Essa harmonização interna com o Agora é o fim do sofrimento.

Será que o sofrimento é realmente necessário? Sim e não.

Se você não tivesse sofrido o que sofreu, não teria profundidade como ser humano, não teria

humildade nem compaixão. Não estaria lendo este texto agora. O sofrimento rompe a casca do

ego - do "eu" autocentrado - e promove uma abertura até atingir um ponto em que cumpriu sua

função.

O sofrimento é necessário até que você se dê conta de que ele é desnecessário.

A infelicidade precisa de um "eu" construído pela mente, um "eu" com uma história e uma

identidade. Precisa do tempo - passado e futuro. Quando você elimina o tempo da sua

infelicidade, o que é que sobra? A situação daquele momento.

Pode ser uma sensação de peso, agitação, aperto no peito, raiva ou até enjôo. Isso não é

infelicidade nem um problema pessoal. Não há nada de pessoal no sofrimento humano. Trata-se

apenas de uma forte pressão ou uma grande energia que você sente em alguma parte do corpo. Se

você concentra sua atenção nessa energia, a sensação não se transforma em pensamento e assim

não reativa o "eu" infeliz.

Veja o que acontece quando você simplesmente permite que um sentimento exista.

Há muito sofrimento e tristeza quando você acha que cada pensamento que passa por sua cabeça

é verdadeiro. Não são as situações que causam infelicidade. São os pensamentos a respeito das

situações que deixam você infeliz. As interpretações que você faz, as histórias que conta para si

mesmo é que deixam você infeliz.

"As coisas em que estou pensando agora me deixam infeliz." Se conseguir constatar isso, você não

se identifica com esses pensamentos.

"Que dia horrível."

"Ele não teve a consideração de retornar a minha ligação."

"Ela me rejeitou."

Contamos histórias para nós mesmos e para os outros, em geral em tom de reclamação.

Instruções e regras:
Responda a estas perguntas sobre o trecho a respeito do sofrimento:
(a) O que o sofrimento rompe?
(b) Do que a infelicidade precisa, além de um "eu" construído pela mente?
(c) Se não são as situações, o que deixa a pessoa infeliz?

Registros brutos:
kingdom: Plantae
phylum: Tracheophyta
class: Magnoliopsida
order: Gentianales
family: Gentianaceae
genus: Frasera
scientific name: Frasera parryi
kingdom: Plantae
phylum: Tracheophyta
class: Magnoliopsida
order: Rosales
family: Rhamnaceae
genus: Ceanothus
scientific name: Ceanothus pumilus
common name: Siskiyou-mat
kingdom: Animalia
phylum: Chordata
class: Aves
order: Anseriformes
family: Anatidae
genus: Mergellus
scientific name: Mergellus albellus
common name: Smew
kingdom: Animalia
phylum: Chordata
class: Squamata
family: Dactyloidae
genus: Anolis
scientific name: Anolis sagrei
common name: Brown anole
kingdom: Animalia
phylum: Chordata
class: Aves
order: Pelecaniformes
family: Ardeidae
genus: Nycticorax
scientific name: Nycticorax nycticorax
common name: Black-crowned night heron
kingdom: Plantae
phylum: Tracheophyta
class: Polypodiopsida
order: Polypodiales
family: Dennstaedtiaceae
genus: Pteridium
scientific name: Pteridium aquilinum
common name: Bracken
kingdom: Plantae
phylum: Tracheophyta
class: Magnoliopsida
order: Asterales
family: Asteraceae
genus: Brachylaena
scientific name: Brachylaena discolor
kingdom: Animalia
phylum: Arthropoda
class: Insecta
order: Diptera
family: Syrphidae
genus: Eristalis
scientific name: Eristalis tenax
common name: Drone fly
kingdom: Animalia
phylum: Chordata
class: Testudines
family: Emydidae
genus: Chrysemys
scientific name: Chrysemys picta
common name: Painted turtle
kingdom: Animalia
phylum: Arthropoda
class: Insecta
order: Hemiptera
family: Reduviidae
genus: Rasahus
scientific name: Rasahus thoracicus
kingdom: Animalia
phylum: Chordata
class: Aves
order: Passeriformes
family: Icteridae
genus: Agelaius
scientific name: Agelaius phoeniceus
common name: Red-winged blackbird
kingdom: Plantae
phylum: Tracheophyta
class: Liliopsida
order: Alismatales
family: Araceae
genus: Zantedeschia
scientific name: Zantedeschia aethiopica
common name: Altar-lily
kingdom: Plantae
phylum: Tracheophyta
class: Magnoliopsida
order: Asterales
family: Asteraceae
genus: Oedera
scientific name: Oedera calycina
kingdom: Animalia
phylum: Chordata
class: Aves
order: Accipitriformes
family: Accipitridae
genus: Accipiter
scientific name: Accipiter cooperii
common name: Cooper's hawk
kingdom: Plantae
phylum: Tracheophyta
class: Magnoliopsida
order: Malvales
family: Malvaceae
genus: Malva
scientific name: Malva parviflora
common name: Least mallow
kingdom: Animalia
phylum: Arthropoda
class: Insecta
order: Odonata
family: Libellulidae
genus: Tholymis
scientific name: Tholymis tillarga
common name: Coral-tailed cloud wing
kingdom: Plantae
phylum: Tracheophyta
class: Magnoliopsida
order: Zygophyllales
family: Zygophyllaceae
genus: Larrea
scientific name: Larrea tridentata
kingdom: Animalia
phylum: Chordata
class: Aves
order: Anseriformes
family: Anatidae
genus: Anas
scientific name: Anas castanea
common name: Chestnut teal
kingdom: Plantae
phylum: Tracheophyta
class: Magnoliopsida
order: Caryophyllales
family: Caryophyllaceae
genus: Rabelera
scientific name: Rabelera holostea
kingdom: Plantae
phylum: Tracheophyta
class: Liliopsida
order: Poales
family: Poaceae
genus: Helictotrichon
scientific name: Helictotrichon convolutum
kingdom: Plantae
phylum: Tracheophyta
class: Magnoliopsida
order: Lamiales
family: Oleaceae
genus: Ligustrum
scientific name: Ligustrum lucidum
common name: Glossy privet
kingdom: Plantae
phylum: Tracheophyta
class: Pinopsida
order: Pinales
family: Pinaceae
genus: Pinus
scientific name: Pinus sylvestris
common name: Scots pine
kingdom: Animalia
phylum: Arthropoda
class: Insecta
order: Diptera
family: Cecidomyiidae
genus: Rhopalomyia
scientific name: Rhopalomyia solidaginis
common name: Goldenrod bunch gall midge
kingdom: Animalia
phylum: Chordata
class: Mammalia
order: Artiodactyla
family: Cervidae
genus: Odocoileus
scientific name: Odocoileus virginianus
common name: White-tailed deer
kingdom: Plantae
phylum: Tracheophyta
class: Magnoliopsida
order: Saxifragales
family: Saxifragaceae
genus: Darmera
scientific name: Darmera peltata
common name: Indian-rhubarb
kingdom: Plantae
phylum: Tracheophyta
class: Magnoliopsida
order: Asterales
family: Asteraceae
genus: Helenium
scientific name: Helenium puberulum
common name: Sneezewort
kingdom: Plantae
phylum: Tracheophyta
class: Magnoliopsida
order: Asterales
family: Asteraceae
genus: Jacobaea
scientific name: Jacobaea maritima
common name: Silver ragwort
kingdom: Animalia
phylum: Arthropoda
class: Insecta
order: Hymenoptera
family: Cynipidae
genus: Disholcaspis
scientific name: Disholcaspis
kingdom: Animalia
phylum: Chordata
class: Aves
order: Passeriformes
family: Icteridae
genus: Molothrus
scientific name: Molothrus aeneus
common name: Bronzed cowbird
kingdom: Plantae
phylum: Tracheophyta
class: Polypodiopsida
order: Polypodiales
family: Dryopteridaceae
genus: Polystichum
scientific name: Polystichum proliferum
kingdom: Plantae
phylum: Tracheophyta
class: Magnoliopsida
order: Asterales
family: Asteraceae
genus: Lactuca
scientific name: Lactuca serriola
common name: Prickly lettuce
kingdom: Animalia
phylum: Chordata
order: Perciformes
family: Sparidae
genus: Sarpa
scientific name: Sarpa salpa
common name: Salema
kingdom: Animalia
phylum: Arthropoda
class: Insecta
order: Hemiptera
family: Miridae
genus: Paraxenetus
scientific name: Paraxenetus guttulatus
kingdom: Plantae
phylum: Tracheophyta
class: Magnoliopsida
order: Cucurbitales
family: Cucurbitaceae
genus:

Resposta do exercício:
(a) A casca do ego, do "eu" autocentrado.
(b) Do tempo, passado e futuro.
(c) Os pensamentos a respeito das situações.